One group of international scientists submitted its proposal for environmental protections this week to the International Seabed Authority, the governing body that oversees activity on the seafloor in places not governed by individual countries. The scientists argue that mining should be prohibited in specific areas of the ocean floor throughout the world.
"There need to be areas that are protected," said Larry Crowder, a contributor to the proposal and science director at the Center for Ocean Solutions. "Things are speeding up here. They have to be in place before actual mining happens."
Mining groups have been eyeing enormous deposits of rare metals on the seafloor. The rolling abyssal plains of the ocean have been found to harbor nodules of nickel, copper and lithium. Hydrothermal vents and massive seafloor sulfides contain copper and an estimated $150 trillion in gold, while seamount crusts house cobalt, manganese and other rare-earth minerals that are increasingly in demand to make cell phones, computers and other technology. The ISA developed this nifty map to show where it's all located.
But the untapped resources reside in the fragile ecosystems of depths that have remained largely unexplored by people. Mining, researchers warn, could not only upset a part of the world that's essential to the absorption of carbon dioxide, but also damage the environment in ways that would not be easily undone.
"These ecosystems do not recover — they just don't," said Jack Kittinger, another contributor of the proposal and director of Virginia-based Conservation International. "We're talking geologic time here because it's so deep and so cold."
To mine the seafloor, high-tech vessels often use equipment based on what's been developed by the offshore oil and gas industry. They drill with remotely operated vehicles and then lift the raw materials up to the surface with a series of conveyor belts.
Previous interruptions to these environments, like deep sea fishing, have proved to be devastating to some marine populations. Kittinger said many areas affected by human industry still haven't returned to normal, even given decades of time to recover.
The researchers say there need to be buffer zones to protect marine populations against any threats from the industry, such as sediment plumes shot up into the water while drilling. They also suggest that boundaries be established with straight lines, to make it easier for miners to stay within legal borders when they drill.
"It's not mining versus environmental protection," Kittinger said. "This is good for business because it would remove regulatory uncertainty. It's OK to mine sustainably, we just need the framework to do that."
Setting aside protected zones in the ocean wouldn't be anything new for the international sea law. The ISA has already designated areas to remain untouched while granting permits to explore the ocean floor for possible exploitation in the years to come. Making official protected zones would, however, expand regulations to areas across the world and could influence how the ISA develops its regulations beyond exploration.

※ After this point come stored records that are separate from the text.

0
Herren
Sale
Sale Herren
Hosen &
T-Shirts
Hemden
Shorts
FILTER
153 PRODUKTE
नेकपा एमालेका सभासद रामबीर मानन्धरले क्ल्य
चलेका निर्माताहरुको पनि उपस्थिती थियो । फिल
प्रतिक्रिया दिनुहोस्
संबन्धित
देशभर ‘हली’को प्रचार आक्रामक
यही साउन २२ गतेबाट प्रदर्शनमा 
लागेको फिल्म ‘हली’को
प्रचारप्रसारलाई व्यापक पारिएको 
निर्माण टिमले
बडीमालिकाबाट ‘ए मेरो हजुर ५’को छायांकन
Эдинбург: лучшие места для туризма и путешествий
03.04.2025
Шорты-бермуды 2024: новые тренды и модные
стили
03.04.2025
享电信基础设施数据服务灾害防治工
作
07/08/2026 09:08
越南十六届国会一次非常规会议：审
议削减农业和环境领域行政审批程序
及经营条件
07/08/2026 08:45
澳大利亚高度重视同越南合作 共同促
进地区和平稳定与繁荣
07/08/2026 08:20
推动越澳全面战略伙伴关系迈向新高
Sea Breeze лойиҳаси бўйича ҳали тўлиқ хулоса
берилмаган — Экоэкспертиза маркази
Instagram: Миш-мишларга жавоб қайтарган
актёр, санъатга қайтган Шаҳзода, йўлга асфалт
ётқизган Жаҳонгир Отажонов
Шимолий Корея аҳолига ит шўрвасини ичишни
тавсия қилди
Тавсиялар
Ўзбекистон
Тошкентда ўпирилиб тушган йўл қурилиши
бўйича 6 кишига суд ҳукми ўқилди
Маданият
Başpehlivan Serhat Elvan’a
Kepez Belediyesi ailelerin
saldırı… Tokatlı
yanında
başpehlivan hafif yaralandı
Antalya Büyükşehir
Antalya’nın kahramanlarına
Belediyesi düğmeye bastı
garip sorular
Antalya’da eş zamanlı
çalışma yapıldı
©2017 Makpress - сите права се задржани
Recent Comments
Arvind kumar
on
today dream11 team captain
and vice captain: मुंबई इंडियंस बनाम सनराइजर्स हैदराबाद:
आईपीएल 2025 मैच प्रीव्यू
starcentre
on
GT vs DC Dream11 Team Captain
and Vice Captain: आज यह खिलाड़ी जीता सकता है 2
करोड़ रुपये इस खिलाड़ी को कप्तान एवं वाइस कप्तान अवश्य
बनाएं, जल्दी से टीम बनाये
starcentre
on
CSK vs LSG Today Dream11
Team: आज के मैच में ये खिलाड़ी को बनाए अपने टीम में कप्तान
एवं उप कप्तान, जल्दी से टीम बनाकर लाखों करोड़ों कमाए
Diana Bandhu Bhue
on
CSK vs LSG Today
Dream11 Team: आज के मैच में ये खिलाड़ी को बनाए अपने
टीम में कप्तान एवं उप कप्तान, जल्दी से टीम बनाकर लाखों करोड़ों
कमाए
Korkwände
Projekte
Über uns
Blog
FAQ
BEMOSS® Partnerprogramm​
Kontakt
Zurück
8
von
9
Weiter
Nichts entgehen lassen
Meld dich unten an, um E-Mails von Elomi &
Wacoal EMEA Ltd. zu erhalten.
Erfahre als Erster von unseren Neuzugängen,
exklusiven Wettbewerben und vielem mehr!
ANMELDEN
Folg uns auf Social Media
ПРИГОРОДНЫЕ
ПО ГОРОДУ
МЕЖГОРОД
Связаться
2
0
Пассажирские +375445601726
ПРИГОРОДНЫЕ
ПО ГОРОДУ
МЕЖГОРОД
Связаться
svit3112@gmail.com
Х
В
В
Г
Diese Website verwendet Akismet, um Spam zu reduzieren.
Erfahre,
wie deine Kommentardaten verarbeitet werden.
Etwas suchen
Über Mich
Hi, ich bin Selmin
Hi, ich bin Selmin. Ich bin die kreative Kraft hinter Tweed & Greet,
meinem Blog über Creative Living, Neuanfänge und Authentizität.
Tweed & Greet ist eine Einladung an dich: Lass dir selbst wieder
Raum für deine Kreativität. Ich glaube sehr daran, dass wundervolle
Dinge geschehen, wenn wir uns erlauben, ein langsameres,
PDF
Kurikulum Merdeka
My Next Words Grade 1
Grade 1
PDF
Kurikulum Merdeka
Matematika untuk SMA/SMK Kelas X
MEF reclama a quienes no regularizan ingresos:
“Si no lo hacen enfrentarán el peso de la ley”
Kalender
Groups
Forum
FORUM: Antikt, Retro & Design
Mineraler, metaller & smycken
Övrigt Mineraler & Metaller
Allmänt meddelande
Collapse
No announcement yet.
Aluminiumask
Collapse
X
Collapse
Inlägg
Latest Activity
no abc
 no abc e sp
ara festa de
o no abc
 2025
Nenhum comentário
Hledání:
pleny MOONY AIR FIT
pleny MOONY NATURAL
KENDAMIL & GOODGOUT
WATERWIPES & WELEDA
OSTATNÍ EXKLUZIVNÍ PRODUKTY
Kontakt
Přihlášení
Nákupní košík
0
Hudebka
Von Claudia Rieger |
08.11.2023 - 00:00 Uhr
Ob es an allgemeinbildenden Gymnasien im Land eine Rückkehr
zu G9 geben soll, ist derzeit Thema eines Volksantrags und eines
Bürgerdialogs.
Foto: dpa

But time is of the essence. Researchers estimate that mining could be ready to go under ISA supervision within the next five years.
There is also a project to mine vents underway off the coast of Papua New Guinea, regulated by the island nation. The project, operated by Toronto-based Nautilus Minerals Inc., was approved after years of an equity dispute between the country and the company.
So far, 26 permits have been doled out by the ISA — some to governments or coalitions of countries, and others to private groups sponsored by governments. Most permits are designated for an immense area in the Pacific Ocean called the Clarion-Clipperton Fracture Zone, covering an area slightly smaller than the entire contiguous United States. Other permits have been granted to explore parts of the Atlantic and Indian Oceans.
The ISA's legal authority extends to most of the ocean floor, covering any area of the sea not specifically under the control of governments. The Common Law of the Sea, set up by the United Nations in 1973, gave countries control of the ocean extending 200 nautical miles from their shores. Everything else is under international law, designed to protect the ocean as a "common heritage of mankind."
The U.S. never actually ratified the treaty to be a signatory of the legal system, but it generally follows the rules anyway — often more rigorously than required by international groups, authors of the proposal said.
While the U.S. hasn't sponsored any groups for permits under the ISA, it has worked with the international body to grant its own exploratory permits through the Department of the Interior. Only two U.S.-issued licenses are currently in effect, and both are held by Lockheed Martin Corp. for exploration of the Clarion-Clipperton Zone.